Prehaps there is some video delay inherent in the video production that when direct viewed on a CRT isn't readily apparent but that when combined with the latency in your presentation system becomes quite apparent.


----------



## MHSTech (Nov 21, 2007)

I may have been exagerating it a little bit when I said a second. I'm beginning to think there may have been some issues in how they put the DVD together, since it has appeared to be unique to this DVD. I will find more out next week when I dive into the issue.


----------



## astrotechie (Nov 30, 2007)

MHSTech said:


> I may have been exagerating it a little bit when I said a second. I'm beginning to think there may have been some issues in how they put the DVD together, since it has appeared to be unique to this DVD. I will find more out next week when I dive into the issue.




If the problem appears to be with the DVD, then the problem is from the people you encoded the DVD. If you don't match the audio sequence to be in line with video sequence, then you will have a problem with video delay or no video, or no audio, or audio delay. Also another problem could have occurred when the DVD was burnt. Another possibility is that you were using a video scaler and that made something happen. The worst case possibility is that there is a problem with the DVD play proc. and that means the player is defective. There is nothing in how you establish a DVD, if it is in NTSC or PAL. The matter is in the arrangement in the program that it was edited in.

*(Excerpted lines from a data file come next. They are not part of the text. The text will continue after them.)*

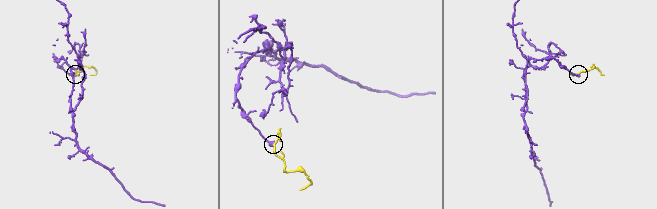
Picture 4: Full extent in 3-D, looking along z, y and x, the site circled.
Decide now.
Do not merge

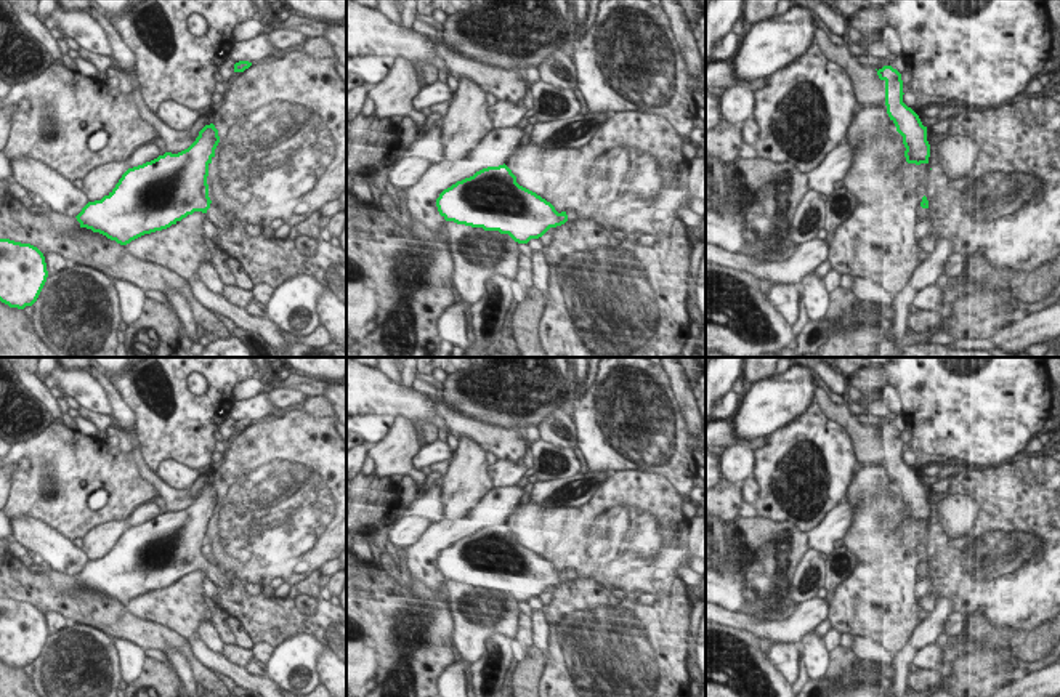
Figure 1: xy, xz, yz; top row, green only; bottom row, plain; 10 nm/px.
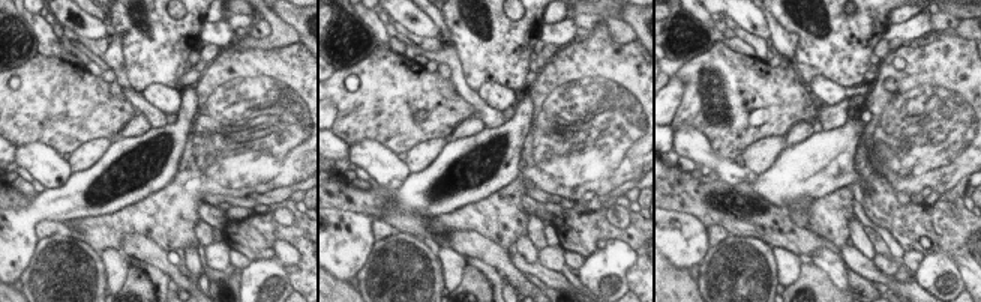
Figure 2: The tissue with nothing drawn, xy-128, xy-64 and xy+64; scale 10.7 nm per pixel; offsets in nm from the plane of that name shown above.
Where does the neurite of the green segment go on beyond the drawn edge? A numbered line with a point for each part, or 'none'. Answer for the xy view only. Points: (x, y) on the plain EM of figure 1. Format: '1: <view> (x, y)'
1: xy (214, 574).

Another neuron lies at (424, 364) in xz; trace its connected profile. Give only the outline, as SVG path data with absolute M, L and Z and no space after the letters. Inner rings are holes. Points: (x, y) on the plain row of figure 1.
M415 357L419 373L431 373L441 369L446 375L471 367L478 357Z

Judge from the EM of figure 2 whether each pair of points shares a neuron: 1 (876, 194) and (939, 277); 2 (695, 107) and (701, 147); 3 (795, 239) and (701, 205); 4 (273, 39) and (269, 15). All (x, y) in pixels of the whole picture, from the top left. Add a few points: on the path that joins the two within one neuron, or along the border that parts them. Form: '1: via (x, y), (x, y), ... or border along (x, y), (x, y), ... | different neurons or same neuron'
1: border along (924, 256), (948, 250), (954, 256), (957, 268) | different neurons
2: border along (674, 129), (695, 126), (711, 147), (722, 155) | different neurons
3: via (771, 226), (762, 220), (735, 220), (725, 215) | same neuron
4: via (275, 33), (275, 21) | same neuron

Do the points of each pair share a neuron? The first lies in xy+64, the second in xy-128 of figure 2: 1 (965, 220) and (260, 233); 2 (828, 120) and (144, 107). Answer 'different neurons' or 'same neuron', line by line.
1: same neuron
2: same neuron

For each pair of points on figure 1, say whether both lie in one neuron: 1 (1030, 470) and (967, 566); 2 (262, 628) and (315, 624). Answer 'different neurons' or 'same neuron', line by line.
1: same neuron
2: same neuron

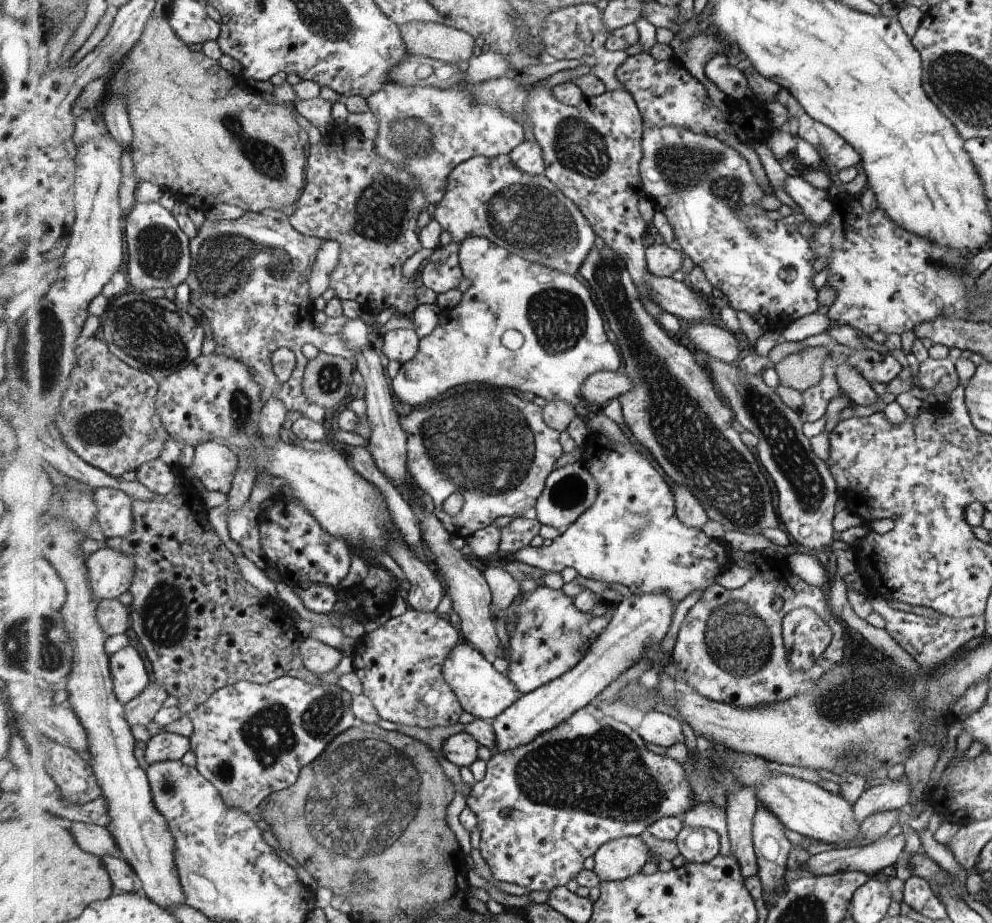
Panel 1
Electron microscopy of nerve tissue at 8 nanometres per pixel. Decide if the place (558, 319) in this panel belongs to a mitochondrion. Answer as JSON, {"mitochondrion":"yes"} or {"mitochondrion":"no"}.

Also another problem is a delay in the sound system. 

I'm a volunteer for WPMC. I have worked with Avid Media Composer, Adobe Premiere Pro, Sorenson Squeeze, and Adobe Creative Suite 3. So it isn't the problem in which format it is in (NTSC or PAL[the difference is the ratio]).

I hope that helped a little bit.


----------



## kwotipka (Dec 2, 2007)

I am curious about how this turned out. Was it a problem with the DVD or was it a combination of DVD and scaler delay? Sometimes when novices and even professionals start working with digital media, the don't understand how things like changes in sample rates can cause a/v to get out of sync. This usually shows up as the video slowing becoming unsynced with the video as time progresses.

In the future, if you have these types of issues and you don't have an audio delay to work it out, have the person who is producing the video slide the a/v out of sync by "X" frames. Yes, this is an ugly way of doing things but it will work.

kw


----------